でもその代償は余りにも大きかったと、皆が言っていたけれど。

出来ることなら、自分もこの世界で生きていたい。
まだ見ぬ新しいものに触れたい。
崩落した大地の人々を、自分は幸せに暮らせる世界にしたい。
だけどそれは叶わない夢に過ぎないから。

結局俺は、被験者の生還を願った。
世界は、そのついでに過ぎない。

確かにこの星を救いたかったのも事実。
でも俺にとっては乖離を早める為の、ひとつの方法だった。

被験者には生きてほしい。
たとえこの身を糧にしてでも、この陽だまりを返したかった。
暖かいこの居場所には、自分ではなく“ルーク”が居るべきところだから。

だけど最後だから、お願いをひとつ。


俺の記憶を忘れないで。


記憶なんて忘れて当然のことなのに。
この気持ちを伝えることが出来なかったから。
被験者は、このことどう思うかな。
今までずっと、考えてた。

もう拒絶されたくなくて、恐くてどうすればよかったのかわからなかった。
言ったらそこでもうお終いになるような気がした。
それからはもう、恐怖でしかたなくて。
あなたにこんなことを考えてる自分を、これ以上嫌いになってほしくなかった。

やっぱりこんなことを望むのは、いけないことかもしれない。
卑屈な俺は、素直とは無縁だから。
あの日変わるって決めたのに。
最後まで自分は、どうしようもなく我が儘なままみたいだ。

今正に被験者が瀕死の状態にある。
そして大爆発は近い。
きっともうすぐ。

ジェイド達が助けに来てくれたけど、回復譜術の使えない俺には、庇ってくれた被験者の傷を癒すことは出来なかった。

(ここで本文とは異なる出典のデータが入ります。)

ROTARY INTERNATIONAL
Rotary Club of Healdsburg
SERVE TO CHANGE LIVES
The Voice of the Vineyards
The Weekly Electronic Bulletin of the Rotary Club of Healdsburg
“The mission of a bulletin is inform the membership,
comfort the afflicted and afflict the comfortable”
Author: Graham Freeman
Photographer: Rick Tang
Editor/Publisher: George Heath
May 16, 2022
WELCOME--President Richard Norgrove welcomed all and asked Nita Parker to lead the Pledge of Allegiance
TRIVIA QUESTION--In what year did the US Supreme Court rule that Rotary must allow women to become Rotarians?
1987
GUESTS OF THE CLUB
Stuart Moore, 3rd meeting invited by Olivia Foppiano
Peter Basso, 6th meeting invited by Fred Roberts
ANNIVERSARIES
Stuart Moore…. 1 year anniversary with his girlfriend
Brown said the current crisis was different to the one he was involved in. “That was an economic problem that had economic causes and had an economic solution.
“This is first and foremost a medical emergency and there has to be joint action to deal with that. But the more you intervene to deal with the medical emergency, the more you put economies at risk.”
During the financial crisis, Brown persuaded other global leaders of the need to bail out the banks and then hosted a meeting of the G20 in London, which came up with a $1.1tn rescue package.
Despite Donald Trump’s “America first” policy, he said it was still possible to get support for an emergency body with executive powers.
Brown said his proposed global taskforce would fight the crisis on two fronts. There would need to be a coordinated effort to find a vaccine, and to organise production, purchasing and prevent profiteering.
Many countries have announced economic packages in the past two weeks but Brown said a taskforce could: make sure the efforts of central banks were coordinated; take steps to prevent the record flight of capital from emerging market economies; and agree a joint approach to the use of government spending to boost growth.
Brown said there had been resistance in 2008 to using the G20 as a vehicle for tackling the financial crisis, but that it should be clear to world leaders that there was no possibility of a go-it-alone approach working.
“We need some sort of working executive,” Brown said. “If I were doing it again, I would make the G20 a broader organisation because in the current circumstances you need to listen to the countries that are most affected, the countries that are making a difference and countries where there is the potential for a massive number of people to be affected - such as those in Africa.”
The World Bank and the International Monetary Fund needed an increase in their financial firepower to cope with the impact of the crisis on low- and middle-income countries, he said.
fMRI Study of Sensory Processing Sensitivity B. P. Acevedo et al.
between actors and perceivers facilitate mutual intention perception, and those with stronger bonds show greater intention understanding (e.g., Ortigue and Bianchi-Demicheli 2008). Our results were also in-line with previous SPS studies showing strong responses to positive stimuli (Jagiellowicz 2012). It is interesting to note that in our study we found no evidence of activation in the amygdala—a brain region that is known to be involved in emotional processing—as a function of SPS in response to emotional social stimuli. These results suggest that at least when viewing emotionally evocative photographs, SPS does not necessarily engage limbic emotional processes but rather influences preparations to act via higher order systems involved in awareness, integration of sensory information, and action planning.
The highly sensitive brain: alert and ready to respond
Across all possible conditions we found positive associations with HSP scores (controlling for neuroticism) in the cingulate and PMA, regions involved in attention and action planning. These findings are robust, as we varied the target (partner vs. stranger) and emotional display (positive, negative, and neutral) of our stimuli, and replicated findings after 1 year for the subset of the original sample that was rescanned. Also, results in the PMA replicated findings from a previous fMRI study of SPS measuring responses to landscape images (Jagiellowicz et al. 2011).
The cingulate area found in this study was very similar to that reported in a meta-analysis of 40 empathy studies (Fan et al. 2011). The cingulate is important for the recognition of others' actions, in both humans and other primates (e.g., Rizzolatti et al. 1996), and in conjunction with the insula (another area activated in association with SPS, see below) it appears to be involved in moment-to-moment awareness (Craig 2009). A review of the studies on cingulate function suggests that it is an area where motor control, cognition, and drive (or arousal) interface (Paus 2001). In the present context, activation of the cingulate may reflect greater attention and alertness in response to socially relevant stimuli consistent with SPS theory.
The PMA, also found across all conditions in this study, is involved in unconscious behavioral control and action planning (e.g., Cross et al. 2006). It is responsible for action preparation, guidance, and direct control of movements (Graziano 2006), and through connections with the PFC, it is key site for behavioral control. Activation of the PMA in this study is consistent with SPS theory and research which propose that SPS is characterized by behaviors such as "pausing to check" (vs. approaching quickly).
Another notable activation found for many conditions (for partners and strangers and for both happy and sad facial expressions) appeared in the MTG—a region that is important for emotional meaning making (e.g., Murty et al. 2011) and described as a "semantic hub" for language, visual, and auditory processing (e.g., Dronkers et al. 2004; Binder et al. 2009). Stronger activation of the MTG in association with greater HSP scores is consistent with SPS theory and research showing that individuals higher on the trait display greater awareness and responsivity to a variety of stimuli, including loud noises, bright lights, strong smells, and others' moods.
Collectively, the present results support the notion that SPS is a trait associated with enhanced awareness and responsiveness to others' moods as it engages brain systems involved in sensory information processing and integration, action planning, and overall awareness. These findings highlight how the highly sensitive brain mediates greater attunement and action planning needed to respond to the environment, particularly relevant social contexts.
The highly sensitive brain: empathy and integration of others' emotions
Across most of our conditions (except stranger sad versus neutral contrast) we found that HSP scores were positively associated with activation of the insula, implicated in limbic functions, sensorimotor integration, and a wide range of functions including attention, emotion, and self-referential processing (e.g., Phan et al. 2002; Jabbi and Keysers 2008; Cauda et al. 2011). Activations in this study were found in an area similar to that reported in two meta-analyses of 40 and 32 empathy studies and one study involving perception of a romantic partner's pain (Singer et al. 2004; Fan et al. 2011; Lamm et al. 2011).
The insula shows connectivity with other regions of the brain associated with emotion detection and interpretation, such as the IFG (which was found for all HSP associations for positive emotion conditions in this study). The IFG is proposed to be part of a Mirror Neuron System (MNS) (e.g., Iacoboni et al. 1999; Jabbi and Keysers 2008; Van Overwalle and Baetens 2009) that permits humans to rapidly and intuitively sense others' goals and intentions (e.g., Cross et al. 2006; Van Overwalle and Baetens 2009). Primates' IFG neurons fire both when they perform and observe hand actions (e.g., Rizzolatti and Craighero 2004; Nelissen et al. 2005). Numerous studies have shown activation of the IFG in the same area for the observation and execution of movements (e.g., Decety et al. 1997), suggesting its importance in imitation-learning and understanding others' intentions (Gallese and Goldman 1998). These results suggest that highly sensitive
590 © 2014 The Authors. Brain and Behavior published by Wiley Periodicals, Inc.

もう味わいたくのなかった、あのどうしようもない歯痒さ。

あなたには、生きてほしかった。

レプリカなんかを、庇う必要なんてなかったのに。
被験者ひとりなら生き延びることが出来た筈だし、そうあるべきだった。
所詮俺はレプリカなのだから、変わりなんていくらでも造ればいいのに。

なぜあんたは薄れゆく意識の中、俺に笑い掛けてくれたのか。
今まで見たことのない、安堵したような優しい微笑み。
俺はどうすればいいのかわからなくて、何も出来なかった。
今でもわからない。

だけど今更わかる術なんて俺は知らない。
俺が奪っちゃった7年間も含めて、全部返す。


あなたは生きて。


あなたにこんな最後は似合わない。
こんなかたちで返すことになるなんて、望んじゃいなかったけど、被験者に礼を言う術がわからない俺の、最後のありがとう。


この想い、君に、伝わりますように。